Her wide range of sexual experience and knowledge has helped her define her sexual needs. Through what she refers to as “medibation,” or masturbation as meditation, Sprinkle can enjoy a good tearing up when she reaches climax.

“You can masturbate to get in touch with your feelings. I like to have a little crygasm sometimes,” Sprinkle said. “It’s similar to having a nice margarita, a joint, a good swim, a hot tub or a sauna. Different people find different things pleasurable.”

Let’s Talk About Sex
The new sexual revolution is one of choice and understanding, and students at college campuses nationwide have recently begun taking control of their own erotic education.

“Making [masturbation] part of your normalized conversation gives the people who hear you more space to understand that they’re not alone in masturbating, or in thinking about it,” Queen said. “It helps to make it a more natural thing for people to consider. It helps to put it in its rightful place in our sexuality.”

Christine Fawley is a 2003 graduate from Vassar College, a liberal arts college in New York. She was on a committee that organized the campuswide erotic sex education and exploration magazine, Squirm: The Art of Campus Sex, only the second of its kind.

The magazine includes selections of erotica, ranging from prose and poetry to photographs — all created by and for the student body.

“Each campus has its own sex culture that wants to be expressed, and it’s really about the students harnessing that particular culture on campus,” said Fawley, currently a sex educator at VideoSexGuides.com. “What do they want to create and what can their campus hold?”

Squirm began circulation in 2000, and it has since inspired the creation of numerous new college sex publications including Sex Week at Yale (Yale, 2002), H-Bomb (Harvard, 2004), and Boink (Boston University, 2004).

“Sex is happening on campuses. College campuses are cauldrons of human sexuality,” Fawley said. “A lot of people are still creating their sexuality. We need the tools of sexual expression.”

Although it does not yet have a magazine, UCSC has numerous programs and organizations that inform students about sexuality.

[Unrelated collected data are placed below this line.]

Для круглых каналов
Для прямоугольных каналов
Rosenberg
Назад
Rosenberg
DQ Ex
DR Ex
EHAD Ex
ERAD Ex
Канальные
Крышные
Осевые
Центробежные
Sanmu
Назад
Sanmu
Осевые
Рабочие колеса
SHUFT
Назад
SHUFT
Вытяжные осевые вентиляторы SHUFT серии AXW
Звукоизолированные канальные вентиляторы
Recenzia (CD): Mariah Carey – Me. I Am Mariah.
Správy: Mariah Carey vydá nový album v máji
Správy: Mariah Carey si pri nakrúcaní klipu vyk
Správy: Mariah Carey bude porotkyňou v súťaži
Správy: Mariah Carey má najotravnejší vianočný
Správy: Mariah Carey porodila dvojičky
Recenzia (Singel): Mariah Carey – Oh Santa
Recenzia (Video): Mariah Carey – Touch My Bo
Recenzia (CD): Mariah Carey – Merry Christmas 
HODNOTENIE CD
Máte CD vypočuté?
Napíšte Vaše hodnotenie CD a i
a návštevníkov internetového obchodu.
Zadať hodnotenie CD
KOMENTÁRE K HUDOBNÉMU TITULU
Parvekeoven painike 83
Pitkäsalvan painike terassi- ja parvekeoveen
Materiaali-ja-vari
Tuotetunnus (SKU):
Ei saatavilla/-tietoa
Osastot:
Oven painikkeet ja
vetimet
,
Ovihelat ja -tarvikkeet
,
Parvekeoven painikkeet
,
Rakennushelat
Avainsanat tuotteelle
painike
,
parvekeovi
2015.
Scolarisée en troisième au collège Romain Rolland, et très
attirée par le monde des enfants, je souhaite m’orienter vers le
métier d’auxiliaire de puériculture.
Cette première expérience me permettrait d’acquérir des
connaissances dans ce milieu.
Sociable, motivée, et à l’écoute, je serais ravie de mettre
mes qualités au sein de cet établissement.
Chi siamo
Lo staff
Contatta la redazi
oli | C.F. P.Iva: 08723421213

The Condom Co-op, currently located in Kresge College, provides tools and information for safe sex.

“Slug Love,” put on by the Condom Co-op, is a workshop that covers sexual health, what it means to be a sexual being, and how to communicate sexual desires.

Porter and Kresge colleges also sponsor the “Sex and Sexuality Game Show” on the first Friday of each school year. The event includes interactive pieces such as demonstrating positions, who can fake the best orgasm, and putting a condom on a banana with one’s mouth. In addition, students win erotic prizes like fur-lined handcuffs, vibrators, whips, and lubricant.

“It takes [sexuality] out of the closet,” said Pam Ackerman, college programs coordinator at Kresge College. “It’s something that they can then feel free to discuss with their roommates and friends.”

Professional sex activists and students alike promote the fight against sexism, in sexuality and masturbation, with increasing frequency.

“I think the closer that we get to gender equality, period, the closer we can get to a comfort level with women’s sexuality,” Corinna said. “Which absolutely includes masturbation, and things kind of seem to be on an even cue with that.”